Belediye değişirse çok şey değişiyormuş. Pekala neden değişmesin istediler? ‘Parsel parsel satıyorlardı.’ Ankara halkının 16 milyar lirasını götürüp dinozor parkına yatırıyorlardı. Buradan birileri rant kazanıyordu, istediklerine imar rantı veriyorlardı. Ankara’ya giriş çıkışlarda kapılar var, ne işe yarıyorsa… Onlara ödenen para bugünün parası ile 350 milyon lira. Yani, vatandaşın parasını har vurup harman savuruyorlardı. İşte, bizler Millet İttifakı olarak sizlerden gelen paranın bir kuruşunu israf etmeden, tam da yerli yerine harcamaya çalışıyoruz. Kimin neye muhtaçlığı var, oradayız. Ankara için şunu sav etmişlerdi, bizim çılgın projelerimiz yok. Vatandaşın parasını boşa harcamak istemiyoruz. En büyük projemiz Ankara halkını güçlü etmek demiştik. Ankara 35 bin çiftçiye verdiğimiz tohum, sıvı gübre üzere takviyelerle, mazot parası üzere takviyelerle, onlara 600 milyon lira üzere bir takviyede bulunduk dört yılda.

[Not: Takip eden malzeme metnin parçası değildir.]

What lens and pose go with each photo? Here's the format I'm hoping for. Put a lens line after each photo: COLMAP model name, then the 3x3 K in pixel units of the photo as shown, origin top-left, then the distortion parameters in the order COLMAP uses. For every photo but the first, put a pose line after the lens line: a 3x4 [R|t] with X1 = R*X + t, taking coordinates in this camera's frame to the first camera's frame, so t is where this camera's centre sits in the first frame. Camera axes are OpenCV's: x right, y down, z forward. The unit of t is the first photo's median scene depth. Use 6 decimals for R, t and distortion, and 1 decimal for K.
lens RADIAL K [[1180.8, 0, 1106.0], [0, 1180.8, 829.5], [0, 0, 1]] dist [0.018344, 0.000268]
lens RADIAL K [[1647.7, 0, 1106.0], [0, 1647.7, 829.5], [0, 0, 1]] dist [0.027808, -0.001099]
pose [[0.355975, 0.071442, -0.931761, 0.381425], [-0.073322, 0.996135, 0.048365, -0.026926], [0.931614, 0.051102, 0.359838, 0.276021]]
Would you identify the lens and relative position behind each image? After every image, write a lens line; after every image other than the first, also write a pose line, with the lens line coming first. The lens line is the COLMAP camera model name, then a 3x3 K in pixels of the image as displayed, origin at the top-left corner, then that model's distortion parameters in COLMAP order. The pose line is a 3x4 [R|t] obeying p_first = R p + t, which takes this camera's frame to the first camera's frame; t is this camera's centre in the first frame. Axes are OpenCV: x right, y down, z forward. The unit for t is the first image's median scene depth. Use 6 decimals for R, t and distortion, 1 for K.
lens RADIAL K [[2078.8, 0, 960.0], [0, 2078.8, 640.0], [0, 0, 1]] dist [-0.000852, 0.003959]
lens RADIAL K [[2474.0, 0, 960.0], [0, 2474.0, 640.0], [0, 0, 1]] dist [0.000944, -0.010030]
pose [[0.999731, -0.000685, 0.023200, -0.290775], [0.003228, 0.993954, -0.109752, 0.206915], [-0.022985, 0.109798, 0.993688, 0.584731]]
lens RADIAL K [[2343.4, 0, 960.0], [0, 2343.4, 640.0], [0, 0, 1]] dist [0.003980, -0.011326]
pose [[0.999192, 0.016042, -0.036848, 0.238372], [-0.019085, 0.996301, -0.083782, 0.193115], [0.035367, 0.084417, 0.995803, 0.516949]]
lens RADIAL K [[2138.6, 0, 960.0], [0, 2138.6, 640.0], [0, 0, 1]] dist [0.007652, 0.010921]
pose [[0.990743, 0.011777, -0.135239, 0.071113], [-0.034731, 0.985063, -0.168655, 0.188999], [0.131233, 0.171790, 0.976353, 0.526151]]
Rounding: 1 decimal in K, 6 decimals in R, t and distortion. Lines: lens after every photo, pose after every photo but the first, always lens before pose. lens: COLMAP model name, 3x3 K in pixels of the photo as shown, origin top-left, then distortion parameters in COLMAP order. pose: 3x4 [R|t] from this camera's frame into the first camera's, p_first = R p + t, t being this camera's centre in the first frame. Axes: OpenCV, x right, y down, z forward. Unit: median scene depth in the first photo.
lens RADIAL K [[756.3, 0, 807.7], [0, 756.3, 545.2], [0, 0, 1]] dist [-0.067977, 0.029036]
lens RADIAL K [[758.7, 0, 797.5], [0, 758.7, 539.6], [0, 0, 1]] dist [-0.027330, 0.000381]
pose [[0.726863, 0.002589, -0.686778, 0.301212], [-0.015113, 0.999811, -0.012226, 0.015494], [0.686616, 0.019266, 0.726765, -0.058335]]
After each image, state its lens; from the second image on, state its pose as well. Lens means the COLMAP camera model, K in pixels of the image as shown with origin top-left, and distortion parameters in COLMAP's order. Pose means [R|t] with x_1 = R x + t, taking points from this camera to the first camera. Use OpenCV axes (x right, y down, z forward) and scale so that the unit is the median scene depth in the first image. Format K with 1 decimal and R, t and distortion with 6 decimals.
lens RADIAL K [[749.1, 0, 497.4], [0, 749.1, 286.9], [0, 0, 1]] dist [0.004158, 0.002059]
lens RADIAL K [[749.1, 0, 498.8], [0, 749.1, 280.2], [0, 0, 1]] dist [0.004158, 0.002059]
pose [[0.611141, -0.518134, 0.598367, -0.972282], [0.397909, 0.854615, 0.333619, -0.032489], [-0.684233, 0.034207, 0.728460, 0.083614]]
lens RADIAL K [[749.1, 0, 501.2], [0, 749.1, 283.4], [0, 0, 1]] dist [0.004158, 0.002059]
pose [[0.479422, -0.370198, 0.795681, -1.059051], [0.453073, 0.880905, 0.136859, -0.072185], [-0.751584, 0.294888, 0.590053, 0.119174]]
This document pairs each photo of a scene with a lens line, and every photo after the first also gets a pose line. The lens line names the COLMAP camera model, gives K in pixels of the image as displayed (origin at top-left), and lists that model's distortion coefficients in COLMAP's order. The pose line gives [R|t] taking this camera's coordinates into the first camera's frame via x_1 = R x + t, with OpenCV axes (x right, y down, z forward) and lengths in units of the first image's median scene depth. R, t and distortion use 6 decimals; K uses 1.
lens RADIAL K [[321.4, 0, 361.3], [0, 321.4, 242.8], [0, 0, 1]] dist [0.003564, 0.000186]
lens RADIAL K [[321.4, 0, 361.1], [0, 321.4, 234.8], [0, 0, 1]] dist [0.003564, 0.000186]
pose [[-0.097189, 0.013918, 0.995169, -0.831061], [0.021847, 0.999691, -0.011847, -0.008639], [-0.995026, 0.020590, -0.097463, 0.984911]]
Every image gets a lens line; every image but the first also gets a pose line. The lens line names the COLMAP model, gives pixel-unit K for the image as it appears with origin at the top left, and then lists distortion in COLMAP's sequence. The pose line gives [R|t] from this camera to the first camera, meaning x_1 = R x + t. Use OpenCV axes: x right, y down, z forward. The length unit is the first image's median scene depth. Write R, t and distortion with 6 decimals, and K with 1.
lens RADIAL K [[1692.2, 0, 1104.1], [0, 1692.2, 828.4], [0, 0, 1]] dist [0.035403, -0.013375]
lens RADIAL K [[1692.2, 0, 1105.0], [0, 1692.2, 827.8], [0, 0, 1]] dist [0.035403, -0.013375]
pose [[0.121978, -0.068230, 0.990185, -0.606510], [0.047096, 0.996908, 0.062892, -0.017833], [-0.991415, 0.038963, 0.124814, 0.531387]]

Lakin geçen yıl itibariyle 35 bin çiftçinin cebine 4 buçuk milyar lira para girdi. İşte belediyecilik budur.

“HÜKÜMETİ DEĞİŞTİRİRSEK KIRSAL KALKINMADA, TOPLUMSAL YARDIMLARDA ÇOK DAHA HOŞ ŞEYLER OLACAK”

Şunu söyleyerek sözlerimi bitiyorum, Ankara Büyükşehir’i yönetirken de seçilmeden evvel ’30 bin nüfuslu belediyenin başkanlığını yaptı’ üzere lafları daima duyduk, ‘İlk ay 50 milyon açıkla başlar’ dediler. Geçmişe yönelik 5 milyarlık faizli borçlarını ödedik. Bir milyar Etraf Bakanlığı’ndan alacağımız var, bir türlü tahsil edemiyoruz. Metro yapılmış bizden evvel, parası kesiliyor. 4 yılda eski mukaveleye nazaran 70 milyon lira kesilmesi gerekirken, şu ana kadar kesilen para 1 milyon 700 lira. Buna karşın Ankara’da her şeye yetişiyoruz… Hükümeti değiştirirsek kırsal kalkınmada, toplumsal yardımlarda çok daha güzel şeyler olacak.”